ABOUT THIS EXERCISE: Drop the pictures, then extract the listing word for word.

GIVEN INFORMATION:
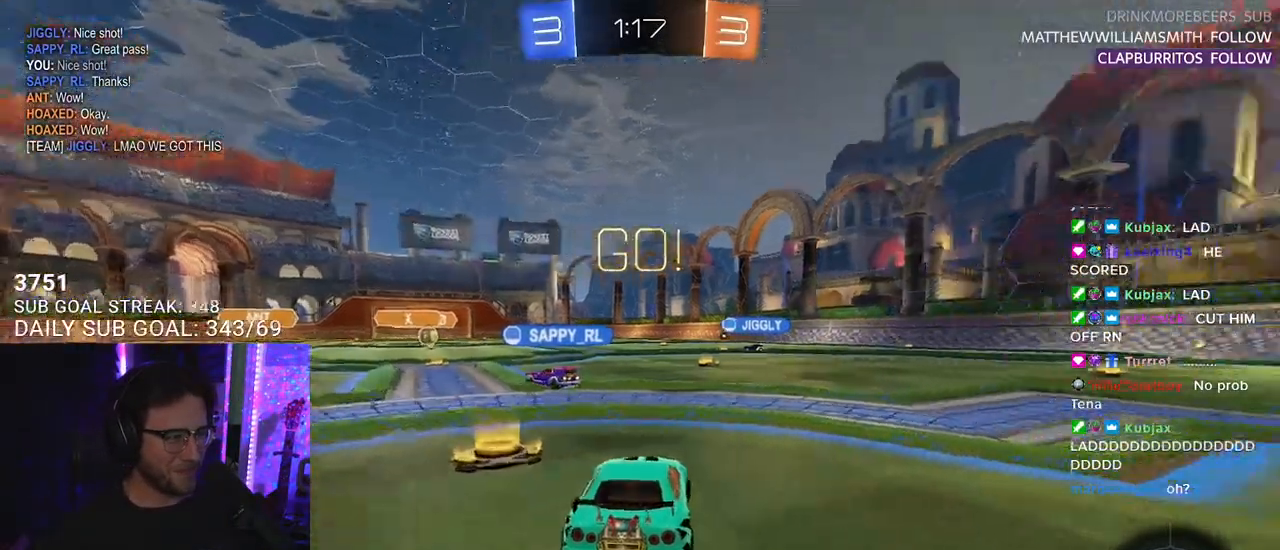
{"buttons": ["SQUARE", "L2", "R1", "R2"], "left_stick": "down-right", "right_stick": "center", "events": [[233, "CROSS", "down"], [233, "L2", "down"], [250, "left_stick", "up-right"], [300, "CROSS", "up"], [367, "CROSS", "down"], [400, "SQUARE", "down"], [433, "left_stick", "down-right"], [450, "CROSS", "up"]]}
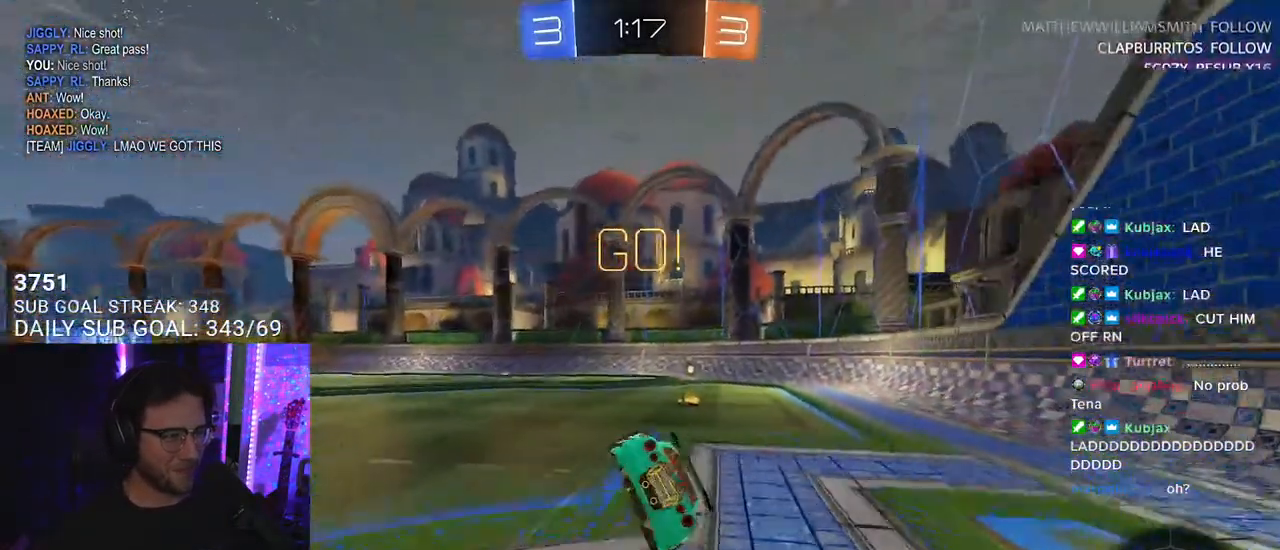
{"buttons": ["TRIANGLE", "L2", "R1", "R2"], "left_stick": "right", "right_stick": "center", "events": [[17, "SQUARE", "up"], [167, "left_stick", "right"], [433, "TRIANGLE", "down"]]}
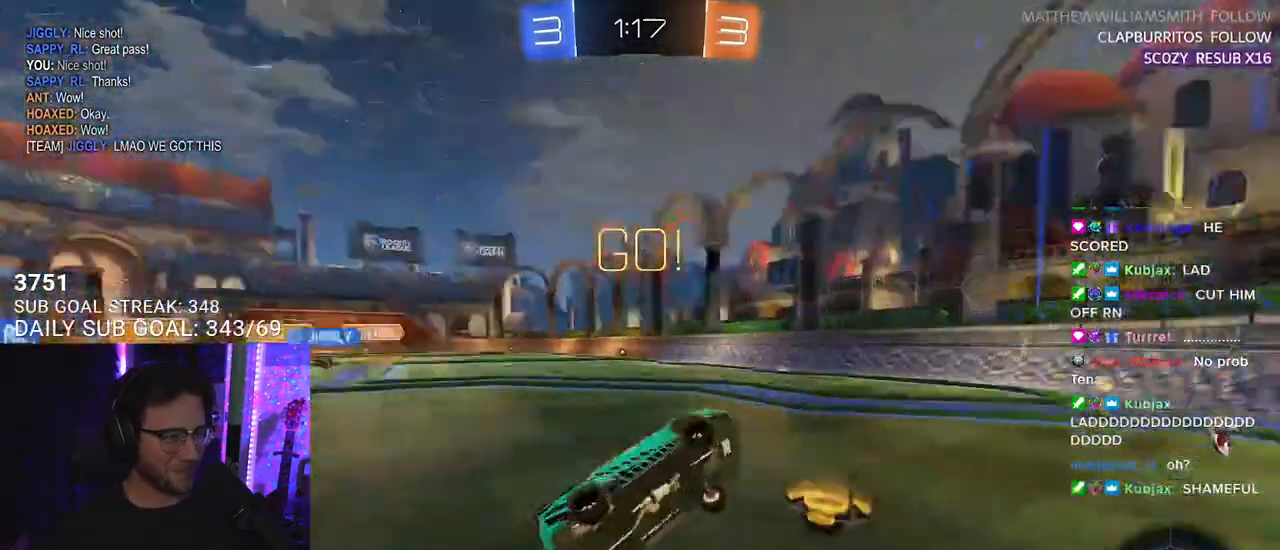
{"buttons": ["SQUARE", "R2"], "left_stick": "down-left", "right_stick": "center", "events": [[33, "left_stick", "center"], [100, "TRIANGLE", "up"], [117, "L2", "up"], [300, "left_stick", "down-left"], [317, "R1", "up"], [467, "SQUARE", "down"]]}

EXERCISE OUTPUT:
{"buttons": ["SQUARE", "L2", "R1", "R2"], "left_stick": "down-right", "right_stick": "center", "events": [[233, "CROSS", "down"], [233, "L2", "down"], [250, "left_stick", "up-right"], [300, "CROSS", "up"], [367, "CROSS", "down"], [400, "SQUARE", "down"], [433, "left_stick", "down-right"], [450, "CROSS", "up"]]}
{"buttons": ["TRIANGLE", "L2", "R1", "R2"], "left_stick": "right", "right_stick": "center", "events": [[17, "SQUARE", "up"], [167, "left_stick", "right"], [433, "TRIANGLE", "down"]]}
{"buttons": ["SQUARE", "R2"], "left_stick": "down-left", "right_stick": "center", "events": [[33, "left_stick", "center"], [100, "TRIANGLE", "up"], [117, "L2", "up"], [300, "left_stick", "down-left"], [317, "R1", "up"], [467, "SQUARE", "down"]]}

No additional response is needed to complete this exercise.